April 04, 2014

OECD Warns Euro Area of Higher Deflation Risks

BRUSSELS--Deflation risks in the euro area have risen and the European Central Bank should keep its interest rates at near zero over the medium term to tackle them, the Organization for Economic Cooperation and Development said in a report Thursday.

The report by the Paris-based rich-country think tank came as the ECB announced it would keep its basic refinancing rate unchanged at 0.25%, despite a flash estimate Monday that annual inflation in the euro area will drop to 0.5% this month.

"Risks of deflation or a protracted period of very low inflation remain as the large degree of economic slack has put persistent downward pressure on inflation, which is well below the ECB's quantitative definition of price stability," which is 2%, the report said.

It called on the ECB to consider "additional nonconventional measures" should deflation risks intensify. Greece, Cyprus and Spain are already experiencing deflation.

The chance of the euro area slipping into deflation would grow if economic activity in the bloc continues to be weak. A slowdown in emerging markets, and monetary-policy tapering in the U.S., would also increase the chances of deflation in the euro area, the OECD report said.

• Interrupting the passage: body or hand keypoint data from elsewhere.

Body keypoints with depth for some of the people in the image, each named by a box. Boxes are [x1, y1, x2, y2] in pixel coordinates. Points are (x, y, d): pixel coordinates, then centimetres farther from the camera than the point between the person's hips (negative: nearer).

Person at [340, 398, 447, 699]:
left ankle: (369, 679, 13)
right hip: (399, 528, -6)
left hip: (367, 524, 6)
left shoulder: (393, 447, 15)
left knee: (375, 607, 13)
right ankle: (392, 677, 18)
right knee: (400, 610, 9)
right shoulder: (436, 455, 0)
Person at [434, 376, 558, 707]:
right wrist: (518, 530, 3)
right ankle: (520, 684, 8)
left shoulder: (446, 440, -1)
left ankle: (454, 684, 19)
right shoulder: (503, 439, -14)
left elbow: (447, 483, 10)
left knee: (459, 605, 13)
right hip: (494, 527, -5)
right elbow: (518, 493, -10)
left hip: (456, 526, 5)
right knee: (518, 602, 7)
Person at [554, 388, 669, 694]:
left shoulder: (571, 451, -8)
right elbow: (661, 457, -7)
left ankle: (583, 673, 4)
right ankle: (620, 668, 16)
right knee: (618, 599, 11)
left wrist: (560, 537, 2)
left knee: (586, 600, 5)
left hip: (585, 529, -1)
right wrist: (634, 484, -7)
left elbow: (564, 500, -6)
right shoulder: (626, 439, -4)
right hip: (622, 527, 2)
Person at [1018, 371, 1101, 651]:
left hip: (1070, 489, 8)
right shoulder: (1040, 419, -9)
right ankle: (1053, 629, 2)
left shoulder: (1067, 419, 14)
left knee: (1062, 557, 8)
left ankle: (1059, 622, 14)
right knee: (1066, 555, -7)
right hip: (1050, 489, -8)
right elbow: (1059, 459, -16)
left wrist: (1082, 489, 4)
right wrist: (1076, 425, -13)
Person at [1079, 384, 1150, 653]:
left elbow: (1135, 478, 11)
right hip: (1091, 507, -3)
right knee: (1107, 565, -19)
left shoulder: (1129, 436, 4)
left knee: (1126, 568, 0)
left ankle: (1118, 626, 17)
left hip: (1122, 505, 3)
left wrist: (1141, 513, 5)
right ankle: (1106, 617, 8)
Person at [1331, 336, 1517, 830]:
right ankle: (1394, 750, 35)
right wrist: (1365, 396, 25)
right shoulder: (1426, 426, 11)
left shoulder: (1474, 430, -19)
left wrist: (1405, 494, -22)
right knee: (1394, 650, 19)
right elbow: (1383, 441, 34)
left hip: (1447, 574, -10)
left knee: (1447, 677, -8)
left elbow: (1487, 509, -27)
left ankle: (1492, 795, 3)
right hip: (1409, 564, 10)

The report cited bad loans festering on euro-area bank balance sheets as a key risk to the bloc's fragile economic recovery. It called on the ECB to honor its pledge to be strict when reviewing the balance sheets of systemic banks as planned later this year.

Euro-area sovereign bonds, currently seen as bearing no risk for banks, should eventually be assigned varied risk weights in a way that doesn't destabilize financial markets, the report recommended. It said banks should be asked to hold capital against various euro-zone government bonds on their balance sheets, depending on how risky they are.

Currently all euro-zone government bonds, German or Greek, are formally seen as risk-free. Policy makers have said this should change, but there are no formal plans to reform the system to better reflect that some countries in the bloc are weaker than others.

The report's recommendations included: "Diversify, in the long run, the banks' exposure to the debt of a single sovereign. Assess the merits of leverage ratios, as a supplementary measure to risk-weighted ratios, for gauging the strength of bank balance sheets."

The OECD, often critical of euro-area decisions during the crisis, urged euro-zone governments to stay the course of prudent finances and debt-load cuts. It also said an overhaul of euro-area banking supervision, coming under direct ECB control this autumn, was the right call.

The OECD is a think tank whose members include wealthy nations from Europe and elsewhere, aimed at providing a forum for governments to jointly seek solutions to economic problems.